Job - Render the lines starting with the one that contains "Infractions routières" and going on through the one that contains "École de conduite labellisée" as a Markdown table with the columns No. and Line, numbering each row and leaving out blank lines.

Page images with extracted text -

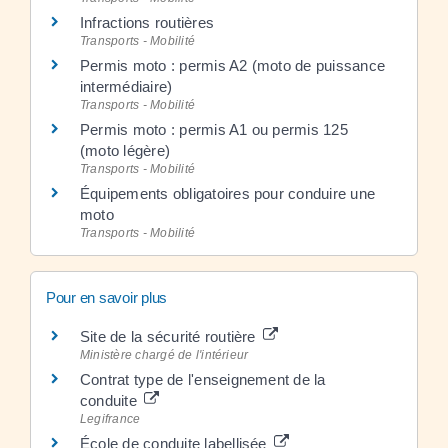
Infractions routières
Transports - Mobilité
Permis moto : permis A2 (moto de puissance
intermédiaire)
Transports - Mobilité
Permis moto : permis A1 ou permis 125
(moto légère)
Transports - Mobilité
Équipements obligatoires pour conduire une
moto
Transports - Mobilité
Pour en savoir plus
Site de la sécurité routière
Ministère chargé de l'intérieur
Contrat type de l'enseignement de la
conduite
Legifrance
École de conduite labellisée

---

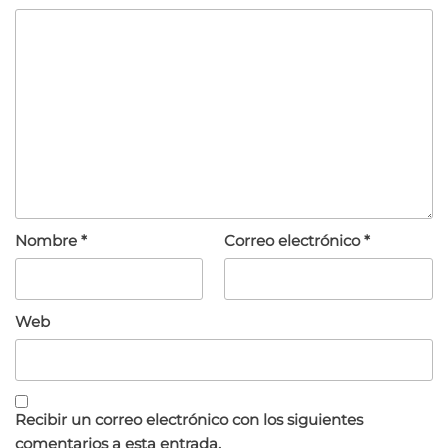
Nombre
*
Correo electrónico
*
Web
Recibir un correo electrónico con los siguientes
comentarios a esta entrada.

...

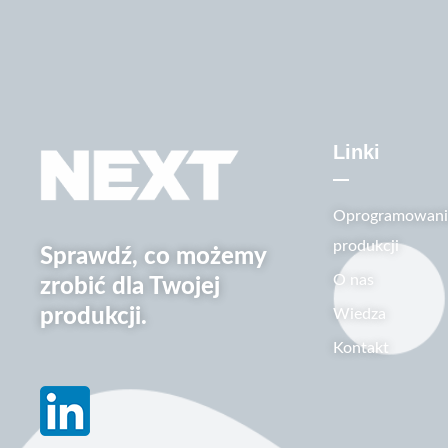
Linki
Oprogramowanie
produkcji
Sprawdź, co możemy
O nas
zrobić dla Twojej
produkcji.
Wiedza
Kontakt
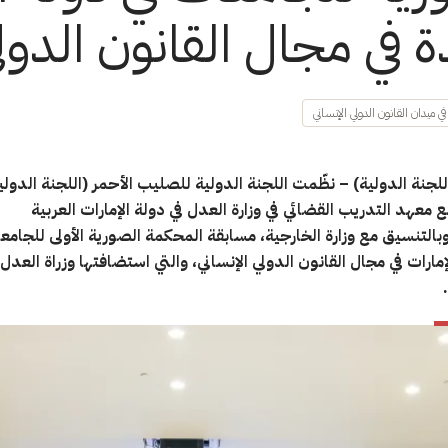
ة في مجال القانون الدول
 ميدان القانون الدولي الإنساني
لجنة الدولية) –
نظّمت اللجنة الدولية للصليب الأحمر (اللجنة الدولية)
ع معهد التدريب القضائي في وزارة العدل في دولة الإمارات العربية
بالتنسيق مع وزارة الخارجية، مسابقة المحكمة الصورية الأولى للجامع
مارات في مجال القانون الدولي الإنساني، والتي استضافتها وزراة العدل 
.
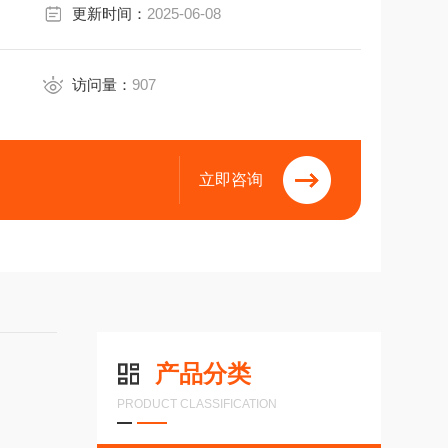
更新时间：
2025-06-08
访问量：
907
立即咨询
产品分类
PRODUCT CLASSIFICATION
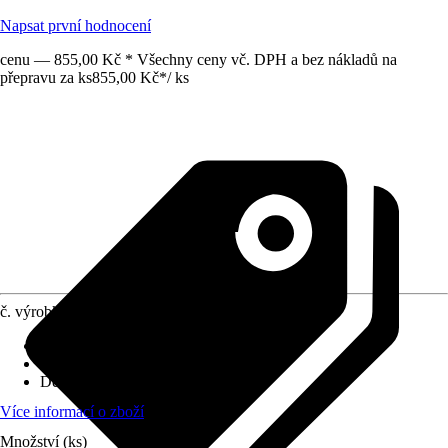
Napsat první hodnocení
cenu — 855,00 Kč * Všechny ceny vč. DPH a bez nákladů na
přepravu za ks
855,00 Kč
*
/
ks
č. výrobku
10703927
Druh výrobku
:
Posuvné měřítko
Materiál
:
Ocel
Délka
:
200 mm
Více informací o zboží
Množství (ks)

Answer to the problem -
| No. | Line |
|---|---|
| 1 | Infractions routières |
| 2 | Transports - Mobilité |
| 3 | Permis moto : permis A2 (moto de puissance |
| 4 | intermédiaire) |
| 5 | Transports - Mobilité |
| 6 | Permis moto : permis A1 ou permis 125 |
| 7 | (moto légère) |
| 8 | Transports - Mobilité |
| 9 | Équipements obligatoires pour conduire une |
| 10 | moto |
| 11 | Transports - Mobilité |
| 12 | Pour en savoir plus |
| 13 | Site de la sécurité routière |
| 14 | Ministère chargé de l'intérieur |
| 15 | Contrat type de l'enseignement de la |
| 16 | conduite |
| 17 | Legifrance |
| 18 | École de conduite labellisée |